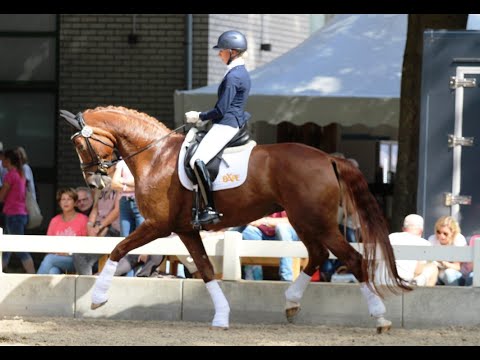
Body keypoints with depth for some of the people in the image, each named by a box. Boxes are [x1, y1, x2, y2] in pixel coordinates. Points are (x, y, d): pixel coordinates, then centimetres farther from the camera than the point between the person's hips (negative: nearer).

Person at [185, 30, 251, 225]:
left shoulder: (232, 77, -15)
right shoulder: (242, 73, 17)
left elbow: (221, 110, -17)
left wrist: (199, 117, -3)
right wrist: (202, 116, 18)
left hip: (225, 125, -11)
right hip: (235, 123, 11)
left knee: (197, 161, -25)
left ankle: (210, 209, -31)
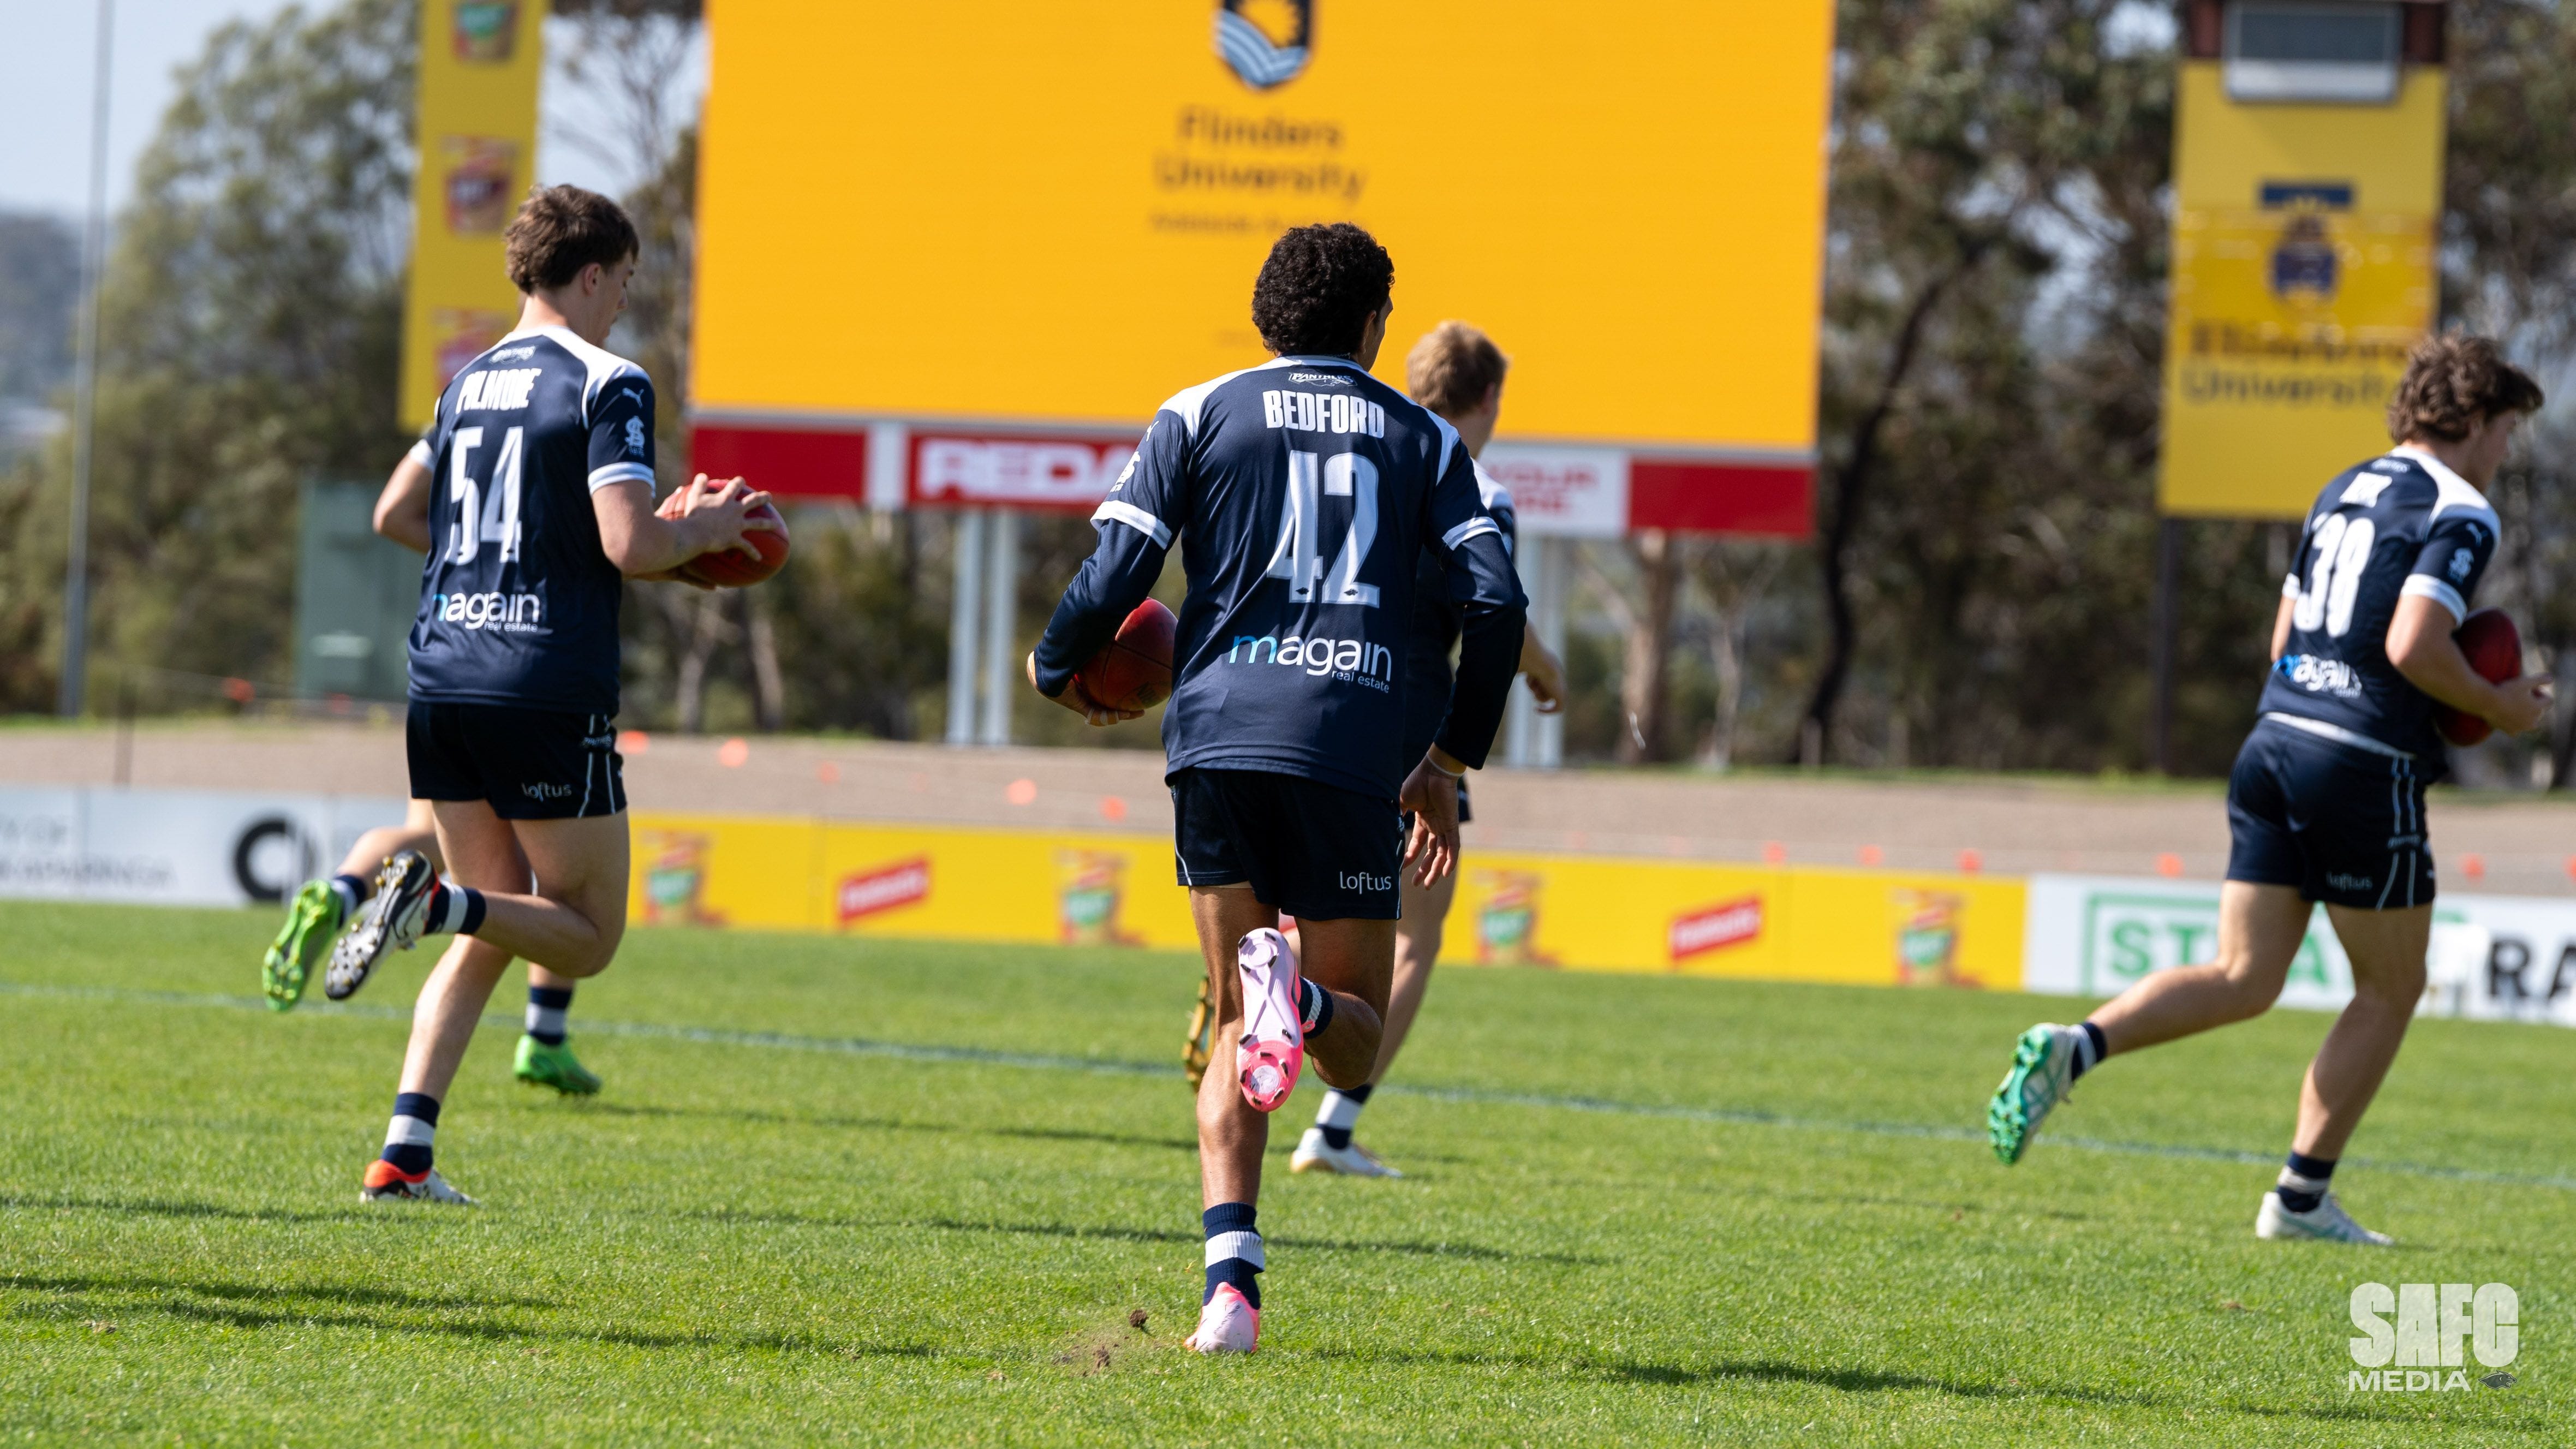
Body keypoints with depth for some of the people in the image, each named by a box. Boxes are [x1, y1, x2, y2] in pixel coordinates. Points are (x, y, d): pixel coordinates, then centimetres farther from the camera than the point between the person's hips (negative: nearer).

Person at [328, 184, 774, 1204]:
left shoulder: (471, 382, 16)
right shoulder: (607, 385, -7)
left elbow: (395, 515, 27)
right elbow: (630, 546, -17)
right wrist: (704, 530, 3)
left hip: (443, 686, 7)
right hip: (548, 690, -7)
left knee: (491, 936, 14)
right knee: (587, 938, 5)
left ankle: (403, 1155, -1)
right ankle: (436, 904, -24)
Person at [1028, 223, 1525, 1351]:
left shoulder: (1199, 415, 12)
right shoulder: (1422, 438, 15)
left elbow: (1114, 577, 2)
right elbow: (1494, 600, 4)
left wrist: (1057, 669, 23)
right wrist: (1452, 762, 15)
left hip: (1219, 733, 1)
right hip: (1354, 750, -1)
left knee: (1236, 1024, 11)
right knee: (1356, 1034, 11)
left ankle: (1231, 1280, -9)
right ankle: (1301, 998, -28)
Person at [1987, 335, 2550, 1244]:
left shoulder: (2343, 493, 19)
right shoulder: (2460, 514, -8)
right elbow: (2412, 648, -20)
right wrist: (2498, 707, -4)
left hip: (2276, 740, 7)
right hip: (2365, 766, -7)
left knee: (2243, 981, 6)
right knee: (2391, 991, 10)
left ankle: (2072, 1049, -15)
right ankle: (2303, 1197, 10)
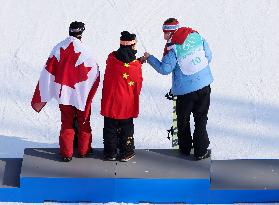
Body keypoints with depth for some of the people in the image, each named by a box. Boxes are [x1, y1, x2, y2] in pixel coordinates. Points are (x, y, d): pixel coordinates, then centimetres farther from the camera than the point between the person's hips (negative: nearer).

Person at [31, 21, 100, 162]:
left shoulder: (58, 48, -8)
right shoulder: (84, 51, -18)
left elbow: (47, 73, -5)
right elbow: (94, 75, -11)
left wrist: (41, 97, 2)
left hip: (64, 94, 2)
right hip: (82, 96, -2)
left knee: (66, 124, 13)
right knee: (83, 123, 16)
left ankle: (66, 153, 15)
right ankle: (83, 150, 26)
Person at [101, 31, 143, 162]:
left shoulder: (111, 58, -8)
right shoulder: (136, 65, -15)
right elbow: (138, 86, -5)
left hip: (110, 101, 2)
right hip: (127, 103, -2)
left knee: (110, 128, 12)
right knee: (126, 128, 12)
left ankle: (110, 152, 18)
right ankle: (126, 153, 17)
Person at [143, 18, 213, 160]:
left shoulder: (172, 47, -14)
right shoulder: (196, 36, 2)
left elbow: (164, 69, -12)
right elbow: (208, 56, 8)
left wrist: (149, 58, 0)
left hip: (185, 89, -4)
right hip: (204, 84, 4)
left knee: (183, 119, 16)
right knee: (201, 119, 10)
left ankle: (185, 148, 28)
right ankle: (201, 151, 11)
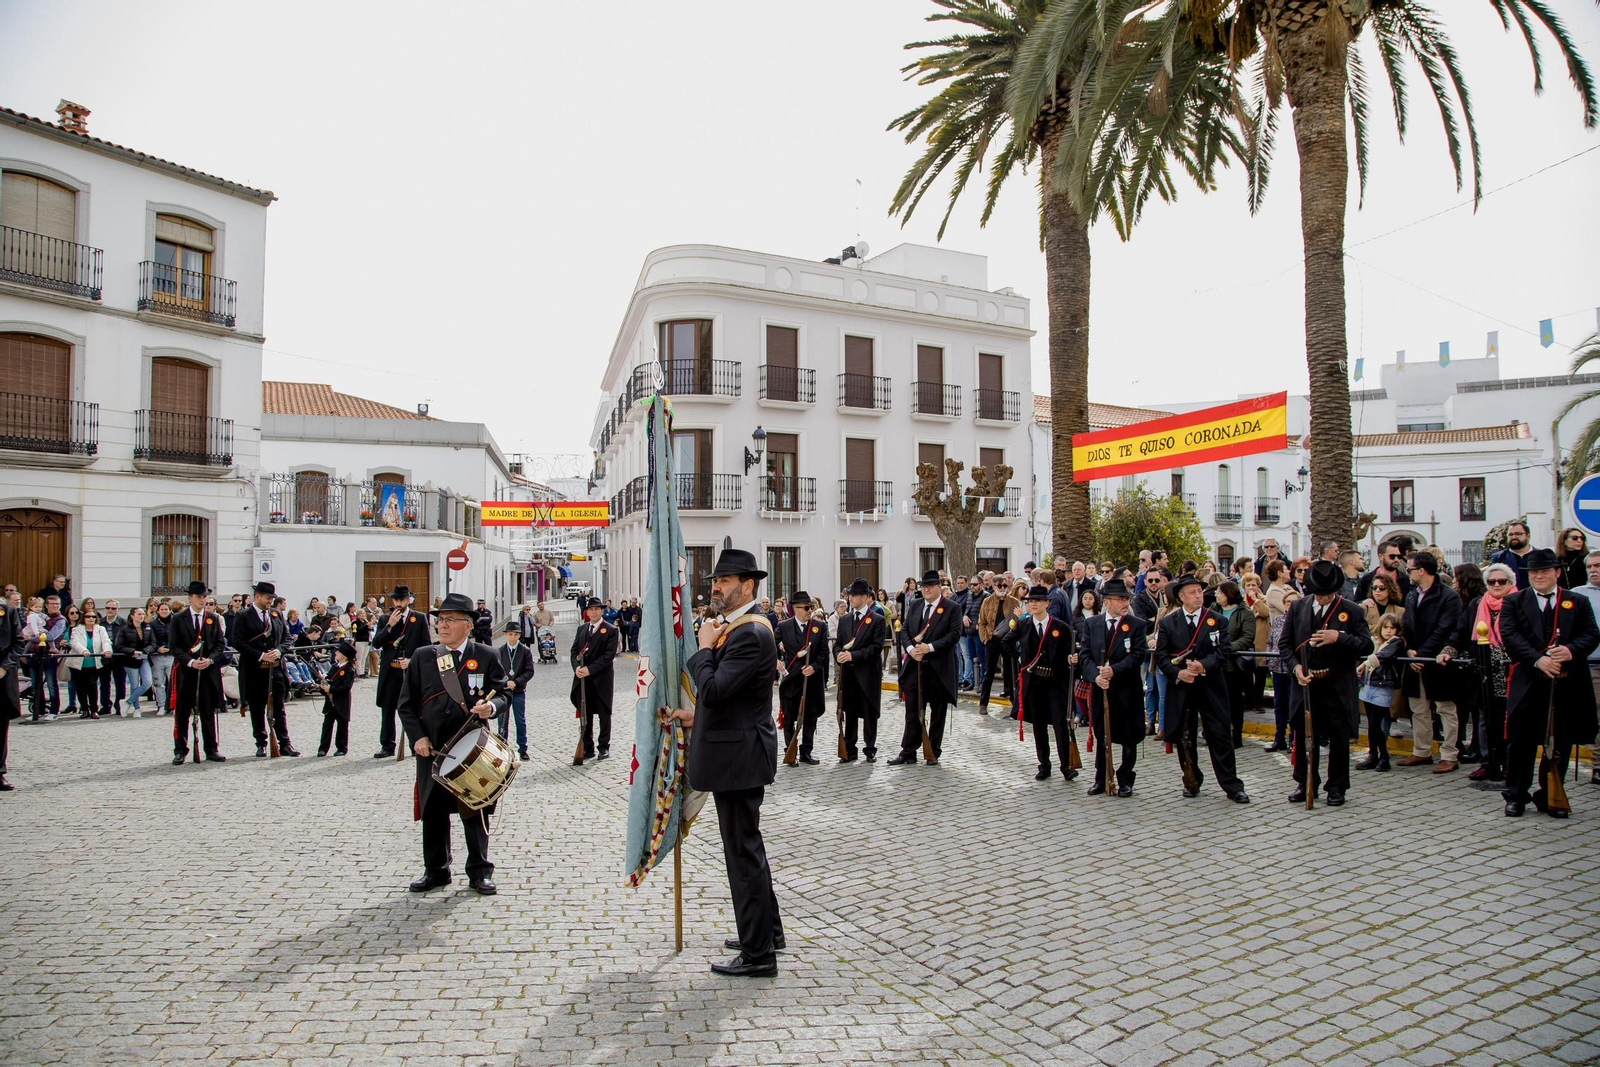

· · · · · · ·

• **WHAT THE TASK ASKS**: Search the entries for the word "wrist", then list each line that holds it.

• **ANSWER BELOW**:
left wrist: (199, 117, -3)
right wrist: (202, 116, 18)
right wrist: (704, 530, 3)
left wrist: (1057, 669, 23)
right wrist: (1452, 762, 15)
right wrist: (2498, 707, -4)
left wrist: (41, 97, 2)
left wrist: (149, 58, 0)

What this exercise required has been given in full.